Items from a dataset

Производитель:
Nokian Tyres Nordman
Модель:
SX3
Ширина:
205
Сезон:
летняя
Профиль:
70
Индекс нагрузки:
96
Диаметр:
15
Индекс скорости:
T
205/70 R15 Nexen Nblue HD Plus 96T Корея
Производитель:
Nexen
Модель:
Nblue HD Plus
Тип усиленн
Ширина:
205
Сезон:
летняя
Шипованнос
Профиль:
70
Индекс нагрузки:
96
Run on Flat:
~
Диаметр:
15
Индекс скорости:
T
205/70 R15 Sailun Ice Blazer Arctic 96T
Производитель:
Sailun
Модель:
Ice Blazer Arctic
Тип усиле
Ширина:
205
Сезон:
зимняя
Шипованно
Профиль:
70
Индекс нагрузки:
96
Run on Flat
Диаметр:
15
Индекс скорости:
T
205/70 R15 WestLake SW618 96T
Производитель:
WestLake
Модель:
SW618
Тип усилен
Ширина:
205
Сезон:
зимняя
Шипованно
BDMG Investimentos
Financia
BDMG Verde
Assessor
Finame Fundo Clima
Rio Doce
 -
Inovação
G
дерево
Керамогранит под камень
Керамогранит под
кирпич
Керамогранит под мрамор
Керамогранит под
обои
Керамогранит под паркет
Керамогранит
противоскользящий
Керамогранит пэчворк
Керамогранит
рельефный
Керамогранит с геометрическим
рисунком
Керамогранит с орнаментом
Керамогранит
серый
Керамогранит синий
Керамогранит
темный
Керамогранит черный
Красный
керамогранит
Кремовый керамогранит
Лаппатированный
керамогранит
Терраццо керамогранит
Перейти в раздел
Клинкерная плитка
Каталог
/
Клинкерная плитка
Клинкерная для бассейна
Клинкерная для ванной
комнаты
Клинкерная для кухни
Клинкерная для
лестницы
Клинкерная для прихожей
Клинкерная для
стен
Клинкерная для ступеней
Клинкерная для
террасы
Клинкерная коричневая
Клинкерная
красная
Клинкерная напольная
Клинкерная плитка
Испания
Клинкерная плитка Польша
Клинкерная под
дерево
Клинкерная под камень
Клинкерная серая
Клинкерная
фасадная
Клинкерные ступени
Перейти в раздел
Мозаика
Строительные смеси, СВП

**Problem**.
Repeat the lines of every item above word for word.

**Completed task**.
Производитель:
Nokian Tyres Nordman
Модель:
SX3
Ширина:
205
Сезон:
летняя
Профиль:
70
Индекс нагрузки:
96
Диаметр:
15
Индекс скорости:
T
205/70 R15 Nexen Nblue HD Plus 96T Корея
Производитель:
Nexen
Модель:
Nblue HD Plus
Тип усиленн
Ширина:
205
Сезон:
летняя
Шипованнос
Профиль:
70
Индекс нагрузки:
96
Run on Flat:
~
Диаметр:
15
Индекс скорости:
T
205/70 R15 Sailun Ice Blazer Arctic 96T
Производитель:
Sailun
Модель:
Ice Blazer Arctic
Тип усиле
Ширина:
205
Сезон:
зимняя
Шипованно
Профиль:
70
Индекс нагрузки:
96
Run on Flat
Диаметр:
15
Индекс скорости:
T
205/70 R15 WestLake SW618 96T
Производитель:
WestLake
Модель:
SW618
Тип усилен
Ширина:
205
Сезон:
зимняя
Шипованно
BDMG Investimentos
Financia
BDMG Verde
Assessor
Finame Fundo Clima
Rio Doce
 -
Inovação
G
дерево
Керамогранит под камень
Керамогранит под
кирпич
Керамогранит под мрамор
Керамогранит под
обои
Керамогранит под паркет
Керамогранит
противоскользящий
Керамогранит пэчворк
Керамогранит
рельефный
Керамогранит с геометрическим
рисунком
Керамогранит с орнаментом
Керамогранит
серый
Керамогранит синий
Керамогранит
темный
Керамогранит черный
Красный
керамогранит
Кремовый керамогранит
Лаппатированный
керамогранит
Терраццо керамогранит
Перейти в раздел
Клинкерная плитка
Каталог
/
Клинкерная плитка
Клинкерная для бассейна
Клинкерная для ванной
комнаты
Клинкерная для кухни
Клинкерная для
лестницы
Клинкерная для прихожей
Клинкерная для
стен
Клинкерная для ступеней
Клинкерная для
террасы
Клинкерная коричневая
Клинкерная
красная
Клинкерная напольная
Клинкерная плитка
Испания
Клинкерная плитка Польша
Клинкерная под
дерево
Клинкерная под камень
Клинкерная серая
Клинкерная
фасадная
Клинкерные ступени
Перейти в раздел
Мозаика
Строительные смеси, СВП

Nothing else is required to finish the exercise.